Do airlines really want to give bored, angry passengers more ways to express themselves?

Last time I posted about how the government has fretted about security concerns as more airlines prepare to give passengers wireless access in-flight.

As protestors Tweet and Facebook the Tehran unrest around attempted government information barricades, it occurs to me that what airlines really should be worried about is passengers live-Tweeting their in-plane experiences.

What happens the next time passengers are stuck on a tarmac for eight hours, short on fresh water and air, not to mention baby formula and pizza? Wireless access could help make such a situation more bearable by alleviating boredom and helping stuck passengers make arrangements for onward travel once they get off the plane. Even without wireless, passengers with high-end cell phones can already Tweet and Facebook their misery to the public. Add the ability for every laptop-holder on the plane to blog and Tweet it, and a small customer service problem turns into a national, real-time public relations disaster for an airline.

Stories of torture-by-airplane are damaging enough when they’re reported after the fact. CNN’s Anderson Cooper recently Tweeted about a terrible flight experience, complete with a flight attendant who lost her cool in a lightning storm.

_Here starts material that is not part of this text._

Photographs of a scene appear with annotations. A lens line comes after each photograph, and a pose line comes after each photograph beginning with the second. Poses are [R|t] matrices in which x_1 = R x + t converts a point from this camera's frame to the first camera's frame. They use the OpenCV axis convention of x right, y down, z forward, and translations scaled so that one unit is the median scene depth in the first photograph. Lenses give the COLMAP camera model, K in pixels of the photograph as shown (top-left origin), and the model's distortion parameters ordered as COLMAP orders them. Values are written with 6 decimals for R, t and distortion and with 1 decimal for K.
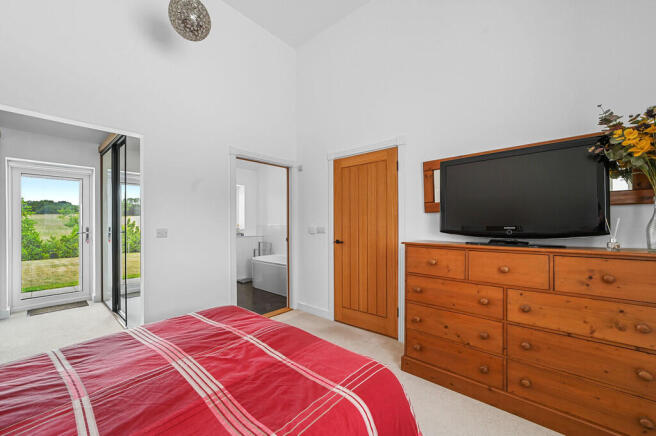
lens RADIAL K [[259.9, 0, 328.0], [0, 259.9, 218.0], [0, 0, 1]] dist [0.000263, 0.000161]
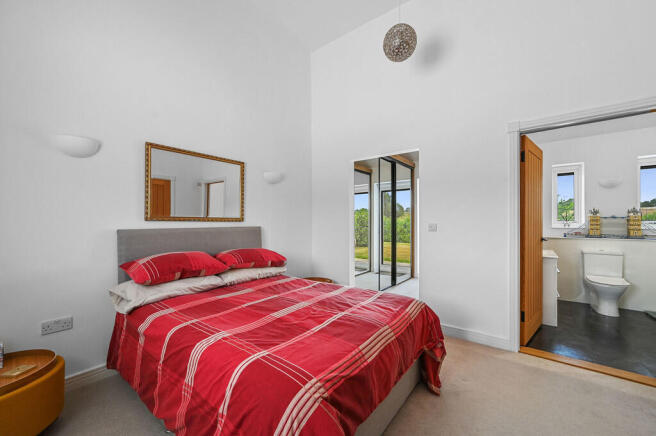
lens RADIAL K [[259.9, 0, 328.0], [0, 259.9, 218.0], [0, 0, 1]] dist [0.000263, 0.000161]
pose [[0.060645, -0.011616, -0.998092, 0.937332], [0.025642, 0.999620, -0.010075, 0.027182], [0.997830, -0.024983, 0.060920, 0.898460]]
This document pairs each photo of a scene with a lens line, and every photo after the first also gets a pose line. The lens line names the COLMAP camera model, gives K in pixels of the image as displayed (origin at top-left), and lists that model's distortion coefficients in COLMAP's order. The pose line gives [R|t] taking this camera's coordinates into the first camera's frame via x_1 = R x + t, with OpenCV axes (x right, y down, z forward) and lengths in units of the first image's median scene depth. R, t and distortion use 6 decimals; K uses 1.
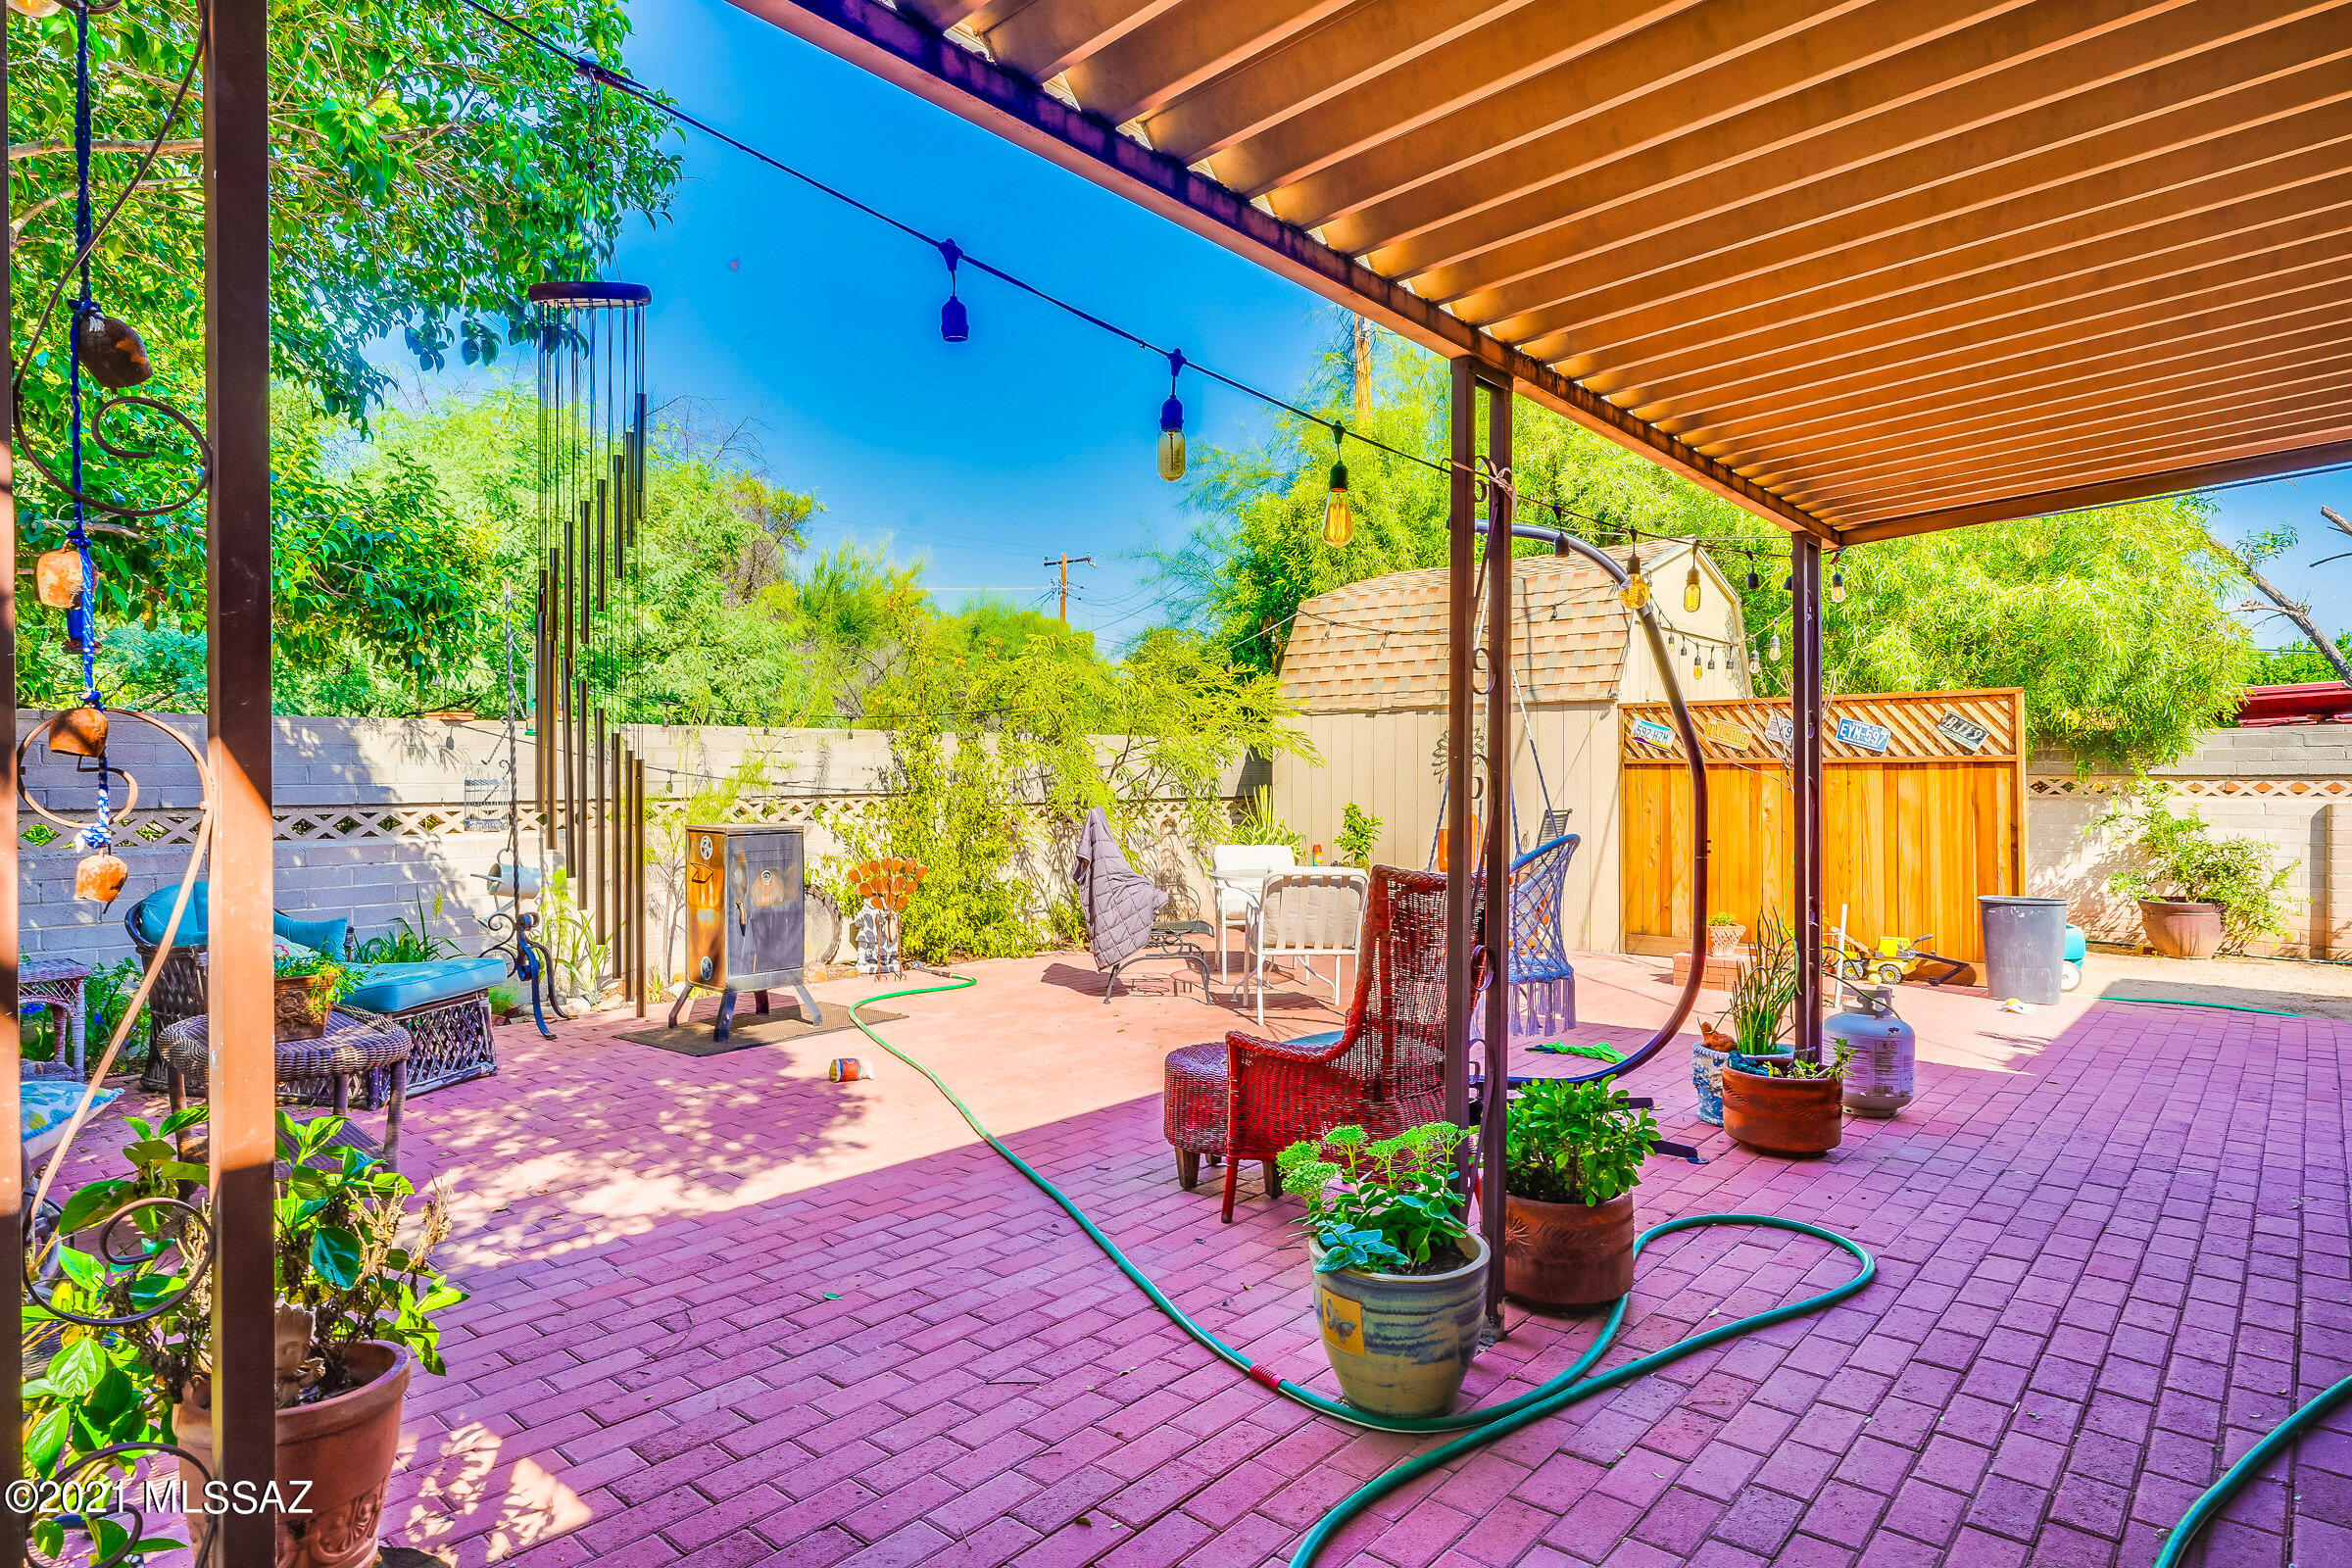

Imagine how much more impassioned and attention-getting those Tweets would have been if they’d been live. I can imagine passenger photos and videos making their way onto the content-starved 24-hour news channels, fairly or unfairly making the crew in such situations look really bad. And what if passengers who tend to overreact to a little turbulence start Tweeting that their planes are going down or that the pilot “must be drunk”?

And once the wireless is on, can you imagine the reaction if the crew decides to turn it off in a delay or other unfortunate event to prevent such PR disasters? Tehran-watchers haven’t seen anything compared to the kind of revolt that would foment.